PARP inhibitors remain strongest in BRCA-mutant tumors as labels narrow
PARP inhibitors remain strongest in BRCA1/2-altered tumors as use beyond that group has been uneven. In June 2025, the FDA narrowed Zejula’s first-line ovarian maintenance indication to HRD-positive tumors only.
PARP inhibitors are built on the idea of exploiting weaknesses in how tumor cells repair DNA, and they became part of maintenance therapy after platinum-based chemotherapy in ovarian cancer. Tumors with BRCA1/2 alterations are where PARP inhibition remains the strongest, and also where the clinical signal has been most consistent. The industry tried to move beyond that group, but so far, that expansion has been uneven.
Among the different repair systems, PARP enzymes are involved in fixing single-strand DNA breaks. Blocking PARP prevents the repair of single-strand breaks, which can, in turn, cause double-strand breaks in DNA replication. This is usually handled by homologous recombination, a pathway that depends on proteins like BRCA1 and BRCA2. In tumors where homologous recombination is already impaired, typically BRCA1- or BRCA2-mutant disease, PARP inhibition removes a remaining repair pathway, and DNA damage accumulates, eventually leading to cell death, referred to as synthetic lethality.
The first therapeutic area where PARP inhibitors took hold was ovarian cancer, where they quickly became part of maintenance therapy after platinum-based chemotherapy. Early data with olaparib established this approach in BRCA-mutant advanced disease. The strategy was later extended to a broader group of patients. Niraparib helped bring in the concept of homologous recombination deficiency, suggesting that benefits might go beyond BRCA mutations, although less consistently.
PARP inhibitors then moved into breast cancer therapies with olaparib and talazoparib approved in HER2-negative, BRCA-mutant disease. More recently, PARP inhibitors have also been used earlier in the treatment pathway, with olaparib showing benefit in high-risk early-stage disease. In pancreatic cancer, olaparib is used as maintenance therapy in metastatic patients with BRCA mutations whose disease has not progressed on platinum chemotherapy.
More recently, prostate cancer has become another important area of development. Here, PARP inhibitors are used in patients with alterations in homologous recombination repair genes, extending beyond BRCA in some cases, though with uneven benefit across genes. At the same time, PARP inhibitors are increasingly combined with androgen receptor pathway inhibitors. The FDA approved niraparib in combination with abiraterone and prednisone for metastatic castration-resistant prostate cancer. A similar approach has been taken with talazoparib combined with enzalutamide, also approved in HRR-altered metastatic disease.

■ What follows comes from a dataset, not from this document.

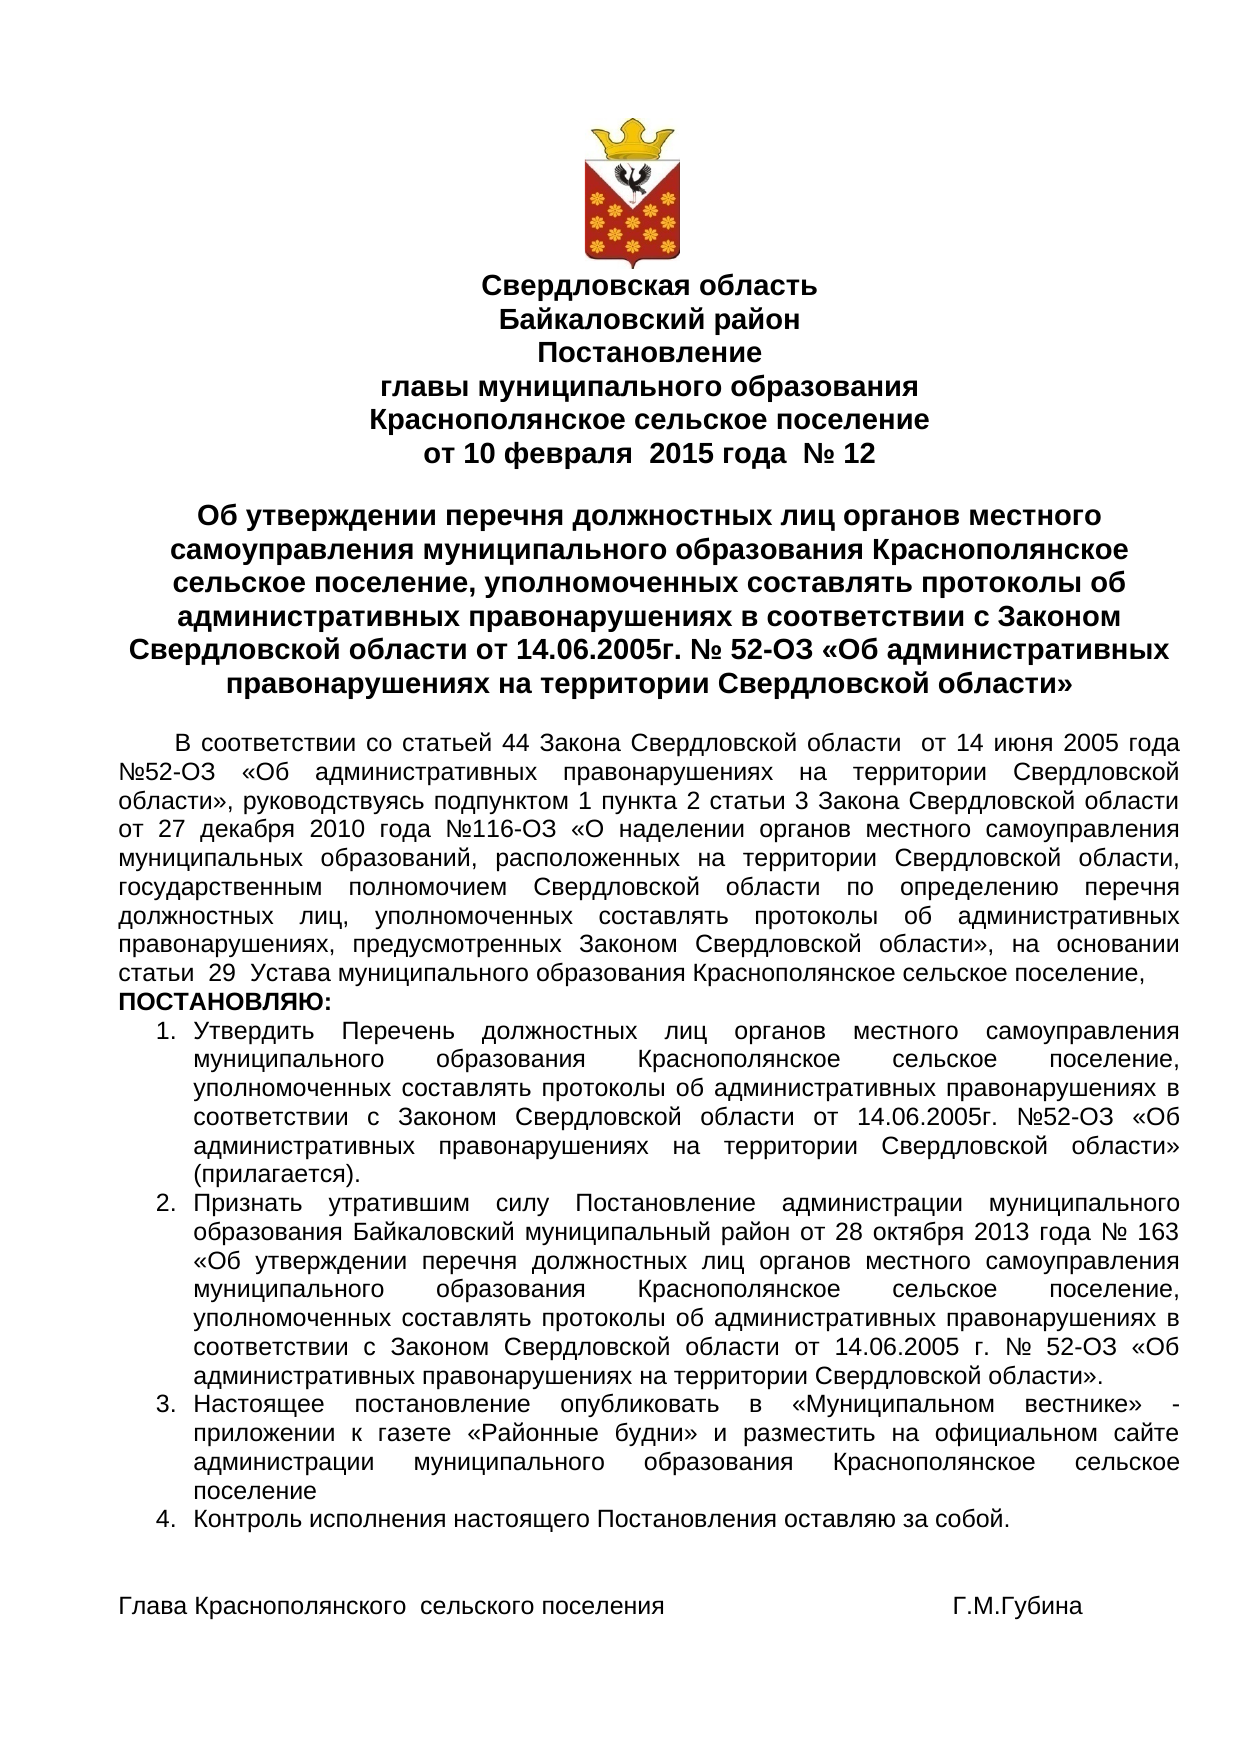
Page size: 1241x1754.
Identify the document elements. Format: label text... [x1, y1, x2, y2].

In ovarian cancer, the category of HRD-positive disease helped open PARP inhibitors to patients without a BRCA mutation, but it never became a yes-or-no marker. ESMO’s recommendations on HRD testing in ovarian cancer state that current assays are useful for estimating the likely magnitude of benefit, while also noting that better biomarkers are still needed. The same document notes that existing tests lack strong negative predictive value and do not fully capture the complex and dynamic nature of HRD.

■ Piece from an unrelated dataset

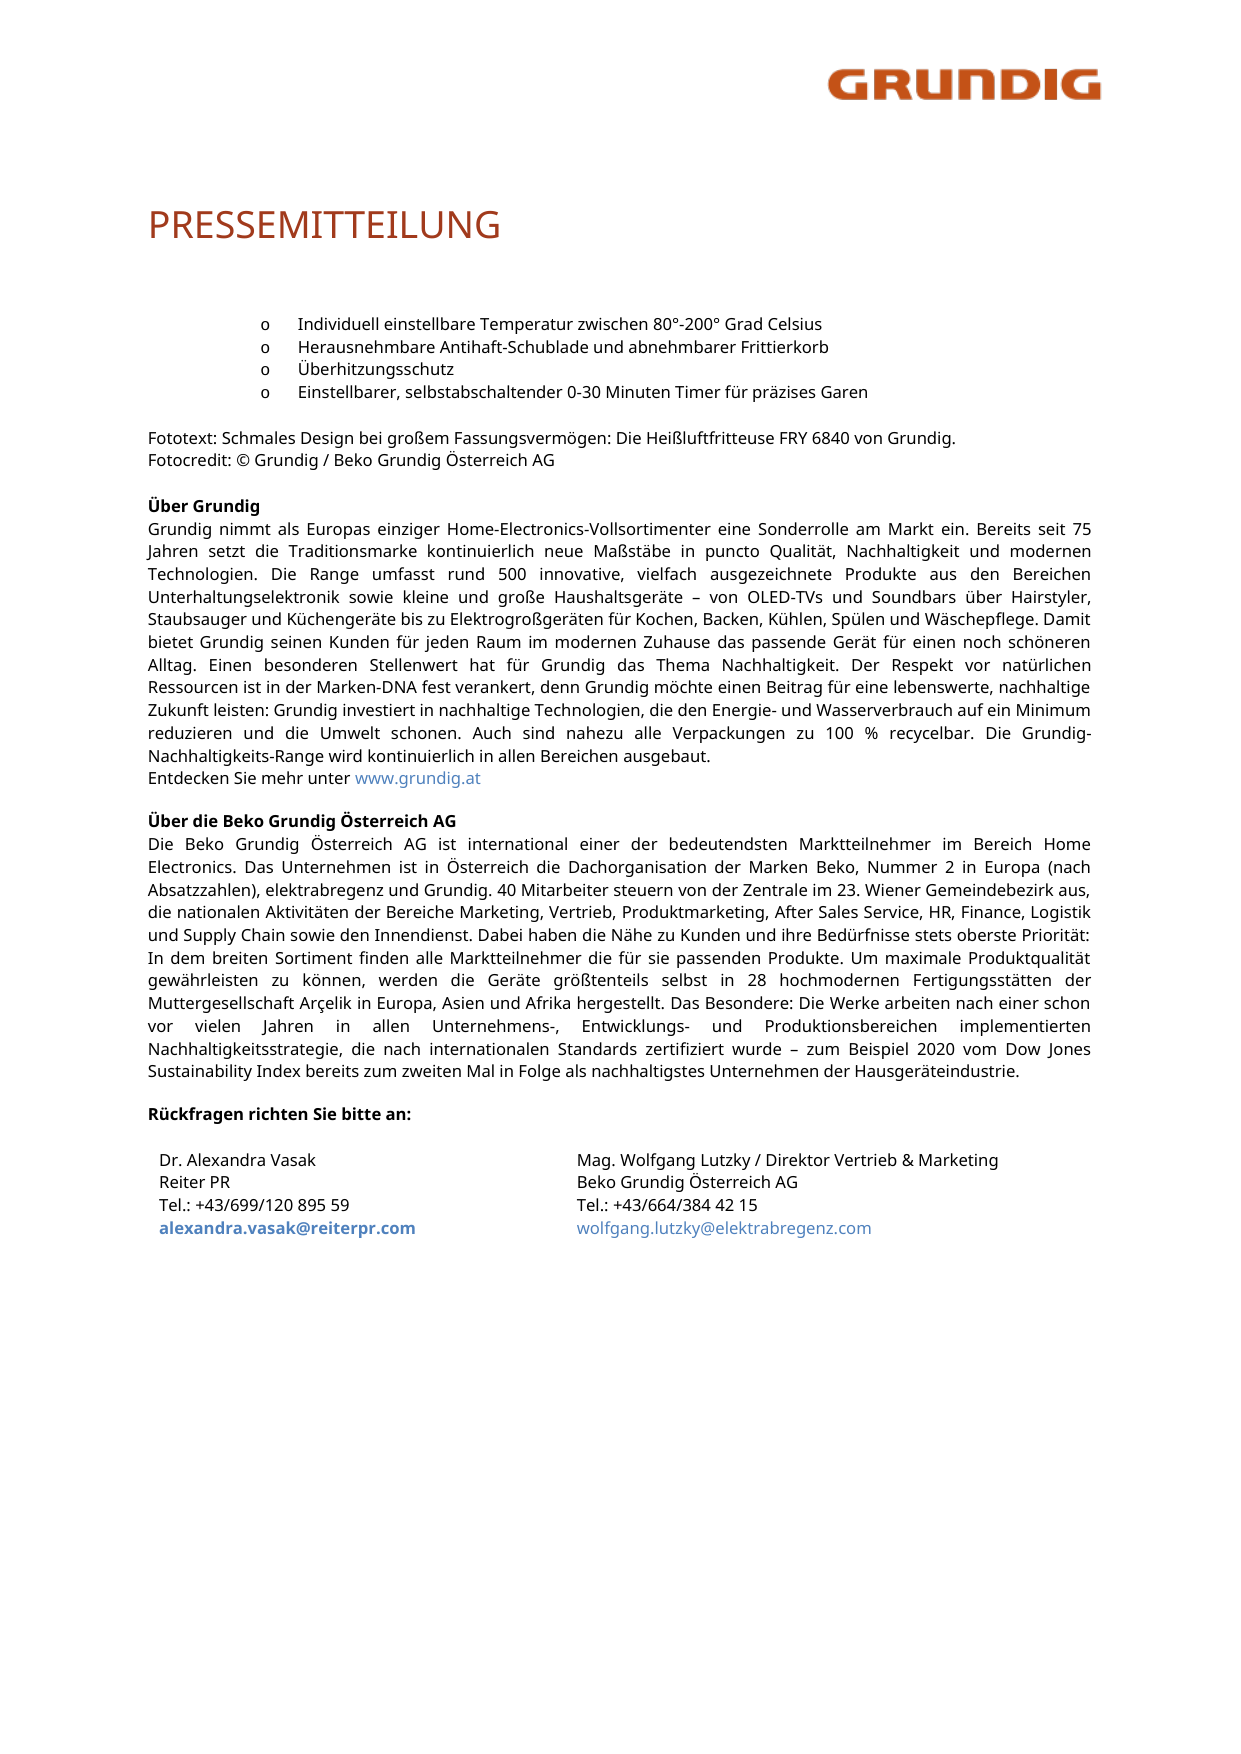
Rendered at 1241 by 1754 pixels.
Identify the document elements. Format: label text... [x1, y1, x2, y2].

As a consequence, in June 2025, the FDA narrowed Zejula’s first-line ovarian maintenance indication to HRD-positive tumors only. The updated label now defines that population as tumors associated with a deleterious or suspected deleterious BRCA mutation and/or genomic instability. Many HRD assays are based on genomic scars left by past repair defects, not on a live snapshot of what the tumor is doing now. A tumor can carry the historical marks of homologous recombination deficiency while no longer behaving like an HRD tumor at the time treatment starts.